• [Records supplied]:

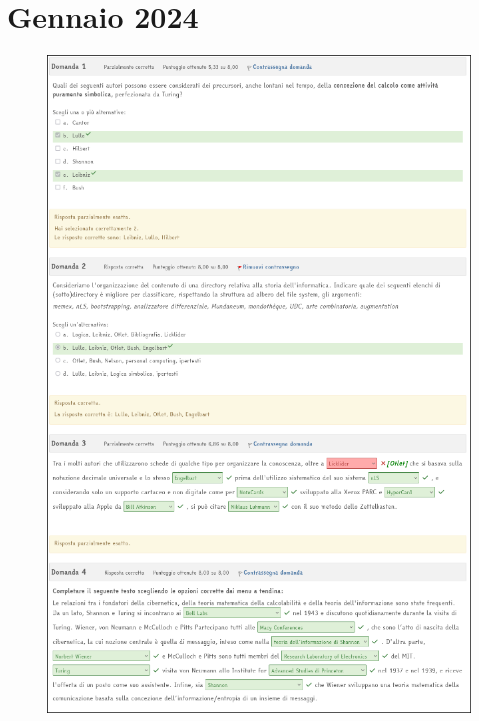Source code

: \chapter{Gennaio 2024}

\begin{figure}[h]
    \centering
    \includegraphics[scale = 0.49]{images/Gennaio2024.png}
\end{figure}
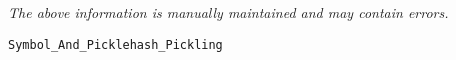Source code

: \label{pkg:symbol\_and\_picklehash\_pickling}

{\tiny \it The above information is manually maintained and may contain errors.}
\begin{verbatim}
Symbol_And_Picklehash_Pickling
\end{verbatim}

• [Description of the task]: The entries above need to be printed again exactly; please exclude all pictures.

• [Task response]:
Source code

: \chapter{Gennaio 2024}

\begin{figure}[h]
    \centering
    \includegraphics[scale = 0.49]{images/Gennaio2024.png}
\end{figure}
Source code

: \label{pkg:symbol\_and\_picklehash\_pickling}

{\tiny \it The above information is manually maintained and may contain errors.}
\begin{verbatim}
Symbol_And_Picklehash_Pickling
\end{verbatim}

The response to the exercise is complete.